Reputation: 9740
It seems that SQL Server 2008 removes some unicode characters when comparing two strings. Consider the following table:
CREATE TABLE [dbo].[Test](
[text] [nvarchar](50) NOT NULL,
CONSTRAINT [PK_Test] PRIMARY KEY CLUSTERED
(
[text] ASC
))
And now if I insert some rows with unicode characters:
insert into Test values(N'it᧠')
insert into Test values(N'it')
I get a unique constraint exception, even though the values are different. I'm using the default database collation here, which is SQL_Latin1_General_CP1_CI_AS.
Violation of PRIMARY KEY constraint 'PK_Test'. Cannot insert duplicate key in object 'dbo.Test'.
Note, that this doesn't happen for all unicode characters, but only for some characters, but I haven't been able to identify which unicode ranges exactly are problematic. For instance, the dingbat 0x2757 (❗) is removed in comparison, but 0x2764 (♥) is not. I guess it has something to do with 0x2757 being from a newer unicode standard.

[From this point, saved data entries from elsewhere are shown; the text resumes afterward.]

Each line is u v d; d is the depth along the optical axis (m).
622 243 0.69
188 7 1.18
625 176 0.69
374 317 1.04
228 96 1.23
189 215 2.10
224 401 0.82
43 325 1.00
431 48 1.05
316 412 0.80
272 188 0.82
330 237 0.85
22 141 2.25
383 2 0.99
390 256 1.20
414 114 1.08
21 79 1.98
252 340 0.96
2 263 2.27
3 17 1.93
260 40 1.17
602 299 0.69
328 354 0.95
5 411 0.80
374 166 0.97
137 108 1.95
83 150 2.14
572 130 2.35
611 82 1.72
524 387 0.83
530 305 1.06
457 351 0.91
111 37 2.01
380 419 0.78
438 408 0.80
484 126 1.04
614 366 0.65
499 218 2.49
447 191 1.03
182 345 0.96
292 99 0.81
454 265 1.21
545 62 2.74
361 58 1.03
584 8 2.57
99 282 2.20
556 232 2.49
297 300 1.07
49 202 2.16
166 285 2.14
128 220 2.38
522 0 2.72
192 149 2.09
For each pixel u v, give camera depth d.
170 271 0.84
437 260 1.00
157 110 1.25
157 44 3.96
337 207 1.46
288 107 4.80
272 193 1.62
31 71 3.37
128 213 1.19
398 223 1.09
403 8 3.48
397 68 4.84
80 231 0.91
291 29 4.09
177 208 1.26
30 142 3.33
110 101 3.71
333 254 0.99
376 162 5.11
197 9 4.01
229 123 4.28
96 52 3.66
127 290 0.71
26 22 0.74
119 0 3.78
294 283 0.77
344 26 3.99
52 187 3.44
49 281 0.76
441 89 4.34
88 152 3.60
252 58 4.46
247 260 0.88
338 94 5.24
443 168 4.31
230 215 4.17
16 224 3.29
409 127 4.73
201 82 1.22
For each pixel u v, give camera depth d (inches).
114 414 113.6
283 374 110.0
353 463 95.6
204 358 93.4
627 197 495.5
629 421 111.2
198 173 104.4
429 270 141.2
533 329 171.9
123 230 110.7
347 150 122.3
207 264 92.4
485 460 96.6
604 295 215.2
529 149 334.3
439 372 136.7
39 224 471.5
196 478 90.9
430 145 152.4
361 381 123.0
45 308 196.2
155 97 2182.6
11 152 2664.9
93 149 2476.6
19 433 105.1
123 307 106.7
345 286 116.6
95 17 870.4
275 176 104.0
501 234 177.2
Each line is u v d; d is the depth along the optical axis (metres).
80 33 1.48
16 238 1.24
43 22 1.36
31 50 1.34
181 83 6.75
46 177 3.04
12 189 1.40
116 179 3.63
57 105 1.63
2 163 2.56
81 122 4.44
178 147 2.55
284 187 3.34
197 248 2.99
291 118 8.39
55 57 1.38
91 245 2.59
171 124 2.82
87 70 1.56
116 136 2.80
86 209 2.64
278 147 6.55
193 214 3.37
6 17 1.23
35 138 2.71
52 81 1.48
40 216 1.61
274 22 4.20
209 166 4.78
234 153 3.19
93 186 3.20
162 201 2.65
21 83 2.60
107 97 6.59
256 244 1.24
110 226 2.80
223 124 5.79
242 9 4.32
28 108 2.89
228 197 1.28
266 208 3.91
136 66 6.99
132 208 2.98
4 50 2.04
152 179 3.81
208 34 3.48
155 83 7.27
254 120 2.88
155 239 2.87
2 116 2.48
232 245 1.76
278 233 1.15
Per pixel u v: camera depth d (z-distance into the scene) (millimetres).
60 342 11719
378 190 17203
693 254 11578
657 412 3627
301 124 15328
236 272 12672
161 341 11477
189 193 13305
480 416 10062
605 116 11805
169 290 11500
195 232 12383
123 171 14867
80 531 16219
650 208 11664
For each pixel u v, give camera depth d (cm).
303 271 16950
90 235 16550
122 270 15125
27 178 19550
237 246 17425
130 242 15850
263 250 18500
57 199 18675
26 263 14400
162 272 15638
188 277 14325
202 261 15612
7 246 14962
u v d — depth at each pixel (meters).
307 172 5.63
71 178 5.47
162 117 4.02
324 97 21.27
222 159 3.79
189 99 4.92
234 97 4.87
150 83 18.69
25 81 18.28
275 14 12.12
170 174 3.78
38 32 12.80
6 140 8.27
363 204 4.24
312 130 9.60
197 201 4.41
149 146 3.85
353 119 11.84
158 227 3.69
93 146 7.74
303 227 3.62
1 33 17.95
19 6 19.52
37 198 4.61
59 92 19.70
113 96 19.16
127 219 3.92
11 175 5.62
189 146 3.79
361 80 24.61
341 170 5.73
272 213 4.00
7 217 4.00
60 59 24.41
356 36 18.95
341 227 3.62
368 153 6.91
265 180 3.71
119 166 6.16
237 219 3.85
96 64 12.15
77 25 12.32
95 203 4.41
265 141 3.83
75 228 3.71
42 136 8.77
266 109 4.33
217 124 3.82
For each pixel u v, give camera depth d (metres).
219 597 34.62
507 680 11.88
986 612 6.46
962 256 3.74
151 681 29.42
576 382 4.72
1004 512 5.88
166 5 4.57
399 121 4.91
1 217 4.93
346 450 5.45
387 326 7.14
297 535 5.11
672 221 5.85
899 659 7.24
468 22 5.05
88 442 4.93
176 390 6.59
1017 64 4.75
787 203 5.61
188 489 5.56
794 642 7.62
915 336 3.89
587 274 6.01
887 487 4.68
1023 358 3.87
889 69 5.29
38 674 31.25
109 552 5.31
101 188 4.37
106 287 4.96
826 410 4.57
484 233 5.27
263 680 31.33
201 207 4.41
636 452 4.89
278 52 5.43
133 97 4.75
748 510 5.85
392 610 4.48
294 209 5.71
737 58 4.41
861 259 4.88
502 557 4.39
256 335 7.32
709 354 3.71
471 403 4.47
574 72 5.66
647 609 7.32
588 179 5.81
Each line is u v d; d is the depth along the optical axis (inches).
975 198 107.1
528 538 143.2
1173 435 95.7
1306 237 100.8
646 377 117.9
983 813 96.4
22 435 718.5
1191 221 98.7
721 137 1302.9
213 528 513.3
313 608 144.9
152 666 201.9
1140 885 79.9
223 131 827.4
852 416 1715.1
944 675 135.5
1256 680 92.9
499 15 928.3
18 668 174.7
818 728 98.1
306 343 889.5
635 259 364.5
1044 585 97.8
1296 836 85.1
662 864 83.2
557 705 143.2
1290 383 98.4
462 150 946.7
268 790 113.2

So the question is, is there any way to make SQL Server 2008 work with these characters, or alternatively, can I programatically detect them (in C#, via unicode ranges or some such) and remove them beforehand?
Upvotes: 1
Views: 1186
Reputation: 69749
Okay, so a bit more digging shows this is almost certainly due to newer character, since this also works with the sql server 2008 equivalents of latin collation, but not the older versions, i.e. works with Latin1_General_100_CI_AS
, but not with Latin1_General_CI_AS
. To get a full list of the collations that correctly compare these strings I used:
IF OBJECT_ID('Tempdb..#T') IS NOT NULL
DROP TABLE #T;
IF OBJECT_ID('Tempdb..#V') IS NOT NULL
DROP TABLE #V;
CREATE TABLE #V (A NVARCHAR(50), B NVARCHAR(50));
INSERT #V (A, B) VALUES (N'it᧠', N'it');
CREATE TABLE #T (Collation VARCHAR(500), Match BIT);
DECLARE @SQL NVARCHAR(MAX) = (SELECT N'INSERT #T (Collation, Match)
SELECT ''' + Name + ''', CASE WHEN A = B COLLATE ' + name + ' THEN 1 ELSE 0 END
FROM #V;'
FROM sys.fn_helpcollations()
FOR XML PATH(''), TYPE
).value('.', 'NVARCHAR(MAX)');
EXECUTE sp_executesql @SQL;
SELECT *
FROM #T
WHERE Match = 0;
Upvotes: 1